Mark Camm

Personal information
- Full name: Mark Liam Camm
- Date of birth: 1 October 1980 (age 45)
- Place of birth: Mansfield, England
- Height: 5 ft 8 in (1.73 m)
- Position: Midfielder

Youth career
- 000?–1999: Sheffield United

Senior career*
- Years: Team / Apps / (Gls)
- 1999–2000: Sheffield United / 0 / (0)
- 2000–2004: Lincoln City / 32 / (0)
- 2002–2003: → Gainsborough Trinity (loan) / 10 / (1)
- 2003: → King's Lynn (loan) / 14 / (2)
- 2004–2009: King's Lynn / 209 / (4)
- 2009–2010: Boston United / 19 / (1)
- 2010: Worksop Town
- 2010–2011: Frickley Athletic
- 2010: → Rainworth Miners Welfare (loan)
- 2011: Belper Town / 0 / (0)
- 2011–2013: Rainworth Miners Welfare

Managerial career
- 2014: Shirebrook Town

= Mark Camm =

English footballer (born 1980)

Mark Liam Camm (born 1 October 1980) is an English football manager and former player. Camm featured as a professional in the Football League for Lincoln City, having also been contracted to Sheffield United without featuring. He has since forged a career in non-league football by turning out for Gainsborough Trinity, King's Lynn, Boston United, Worksop Town, Frickley Athletic, Belper Town and Rainworth Miners Welfare. He later had a spell as manager of Shirebrook Town.

==Playing career==
Camm began his career with Sheffield United after being promoted to the club's first team squad for the start of the 1997-1998 campaign.

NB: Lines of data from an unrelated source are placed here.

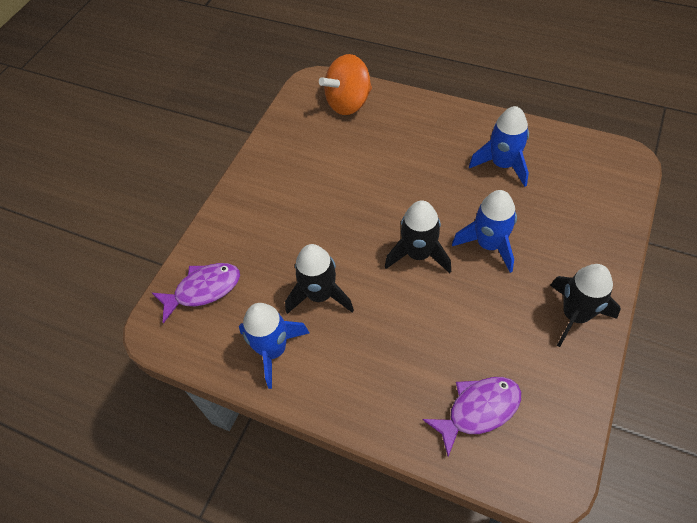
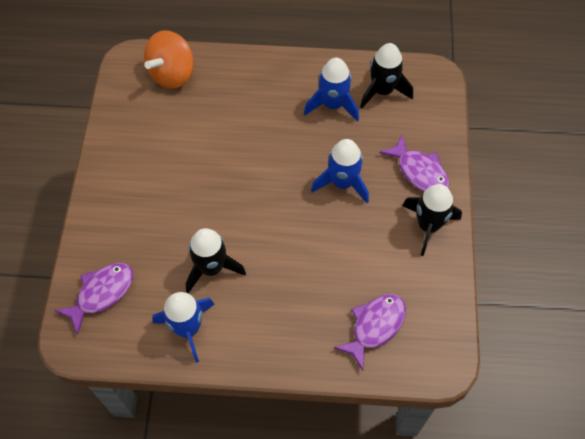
camera: 25 degrees left, 5 degrees up
black rocket [385,200,451,273] -> black rocket moved to [360,43,413,109]
none -> purple fish [379,134,449,192]

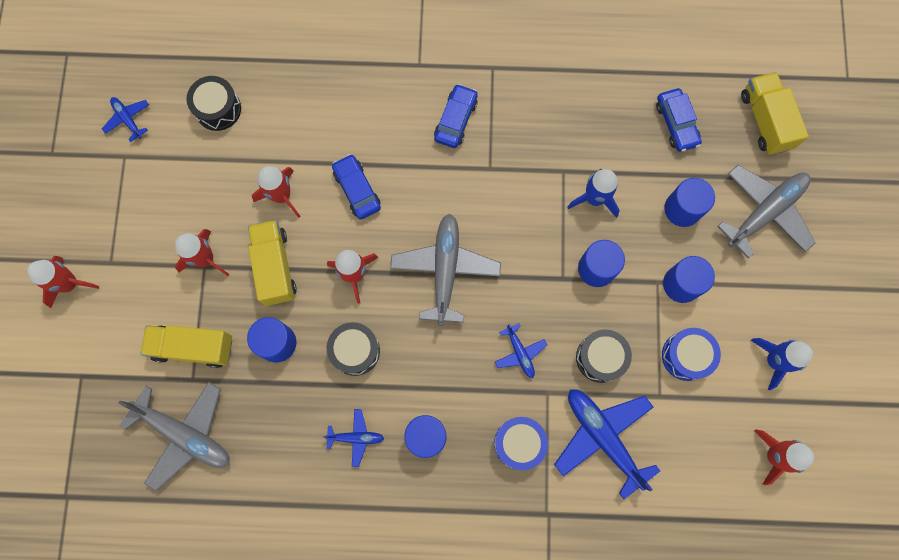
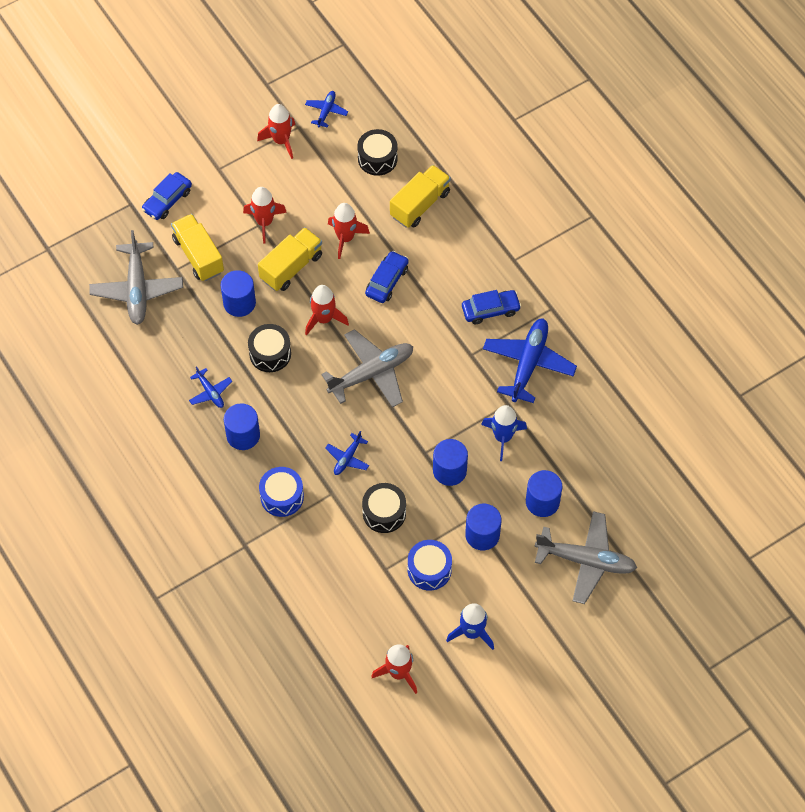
camera: 55 degrees right, 15 degrees down
red rocket [27,256,99,308] -> red rocket moved to [257,104,295,159]
blue plane [554,389,660,499] -> blue plane moved to [483,318,577,403]
blue car [656,88,702,152] -> blue car moved to [142,172,192,220]
yellow truck [741,72,809,155] -> yellow truck moved to [390,165,451,228]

On 4 August 2000, he signed for Lincoln City agreeing a three-month deal with the club. On 15 January 2001, he agreed to a deal to remain with them until the end of season.

While at Sincil Bank he was mainly used as a covering midfielder, and played just under 40 times for the club in four seasons. On 7 February 2003, he joined Gainsborough Trinity on loan debuting in the following days' 1–0 home defeat to Gateshead. He remained on loan with the club until April, making ten Northern Premier League appearances and scoring one goal, his final appearance being the 1–0 victory at Worksop Town on 21 April 2003.

Camm joined Southern League side King's Lynn on a three-month loan in October 2003, making his debut against Ashford Town. On 12 January 2004, he agreed a deal to cancel his contract with Lincoln City by mutual consent enabling him to join King's Lynn on a permanent basis, agreeing an 18-month contract with the club.

Camm remained with the club until the end of the 2008–09 season. During his time at King's Lynn he was an integral part of the side which won the Southern League Eastern Division title in 2004, the Southern League Cup in 2005 and the Southern Premier League title in 2008. Whilst he was mainly utilised as a holding midfielder, he also played at full back and centre back when the need arose.

On 2 January 2006, in a league match at Banbury United; Camm played in goal for almost 80 minutes. King's Lynn were already trailing 2-0 when goalkeeper John Higgs dislocated his shoulder. With no substitute keeper on the bench Camm volunteered to don the gloves and put in an inspired performance despite the Linnets eventually losing the game 4–2.

A change in management at King's Lynn following their demotion from Conference North for ground grading issues at the end of the 2008–09 season saw Camm released from the club he had served for over five years. He made a total of 269 appearances for the West Norfolk club and scored six goals. He is still held in high regard by many King's Lynn supporters and in April 2016 he was named 47th in the club's "50 players from the past".

Finding himself without a club, Camm became the first new signing for Boston United for the 2009–10 season. He was released in May 2010.

He signed for Worksop Town in May 2010. He joined Frickley Athletic, debuting in the 3–0 defeat Northern Premier League Premier Division at Burscough on 20 November 2010. In a bid to try to obtain regular football to improve his fitness on 13 December 2010 he joined Rainworth Miners Welfare on loan. In July 2011 he signed for Belper Town. debuting in the Northern Premier League First Division South 2–1 home defeat to Grantham Town on 14 December 2010. He left the club in May 2013.

==Coaching career==
Following his departure at Rainworth he subsequently joined Shirebrook Town's coaching staff, before being appointed joint manager alongside Danny Bacon in February 2014. However, he resigned in August 2014.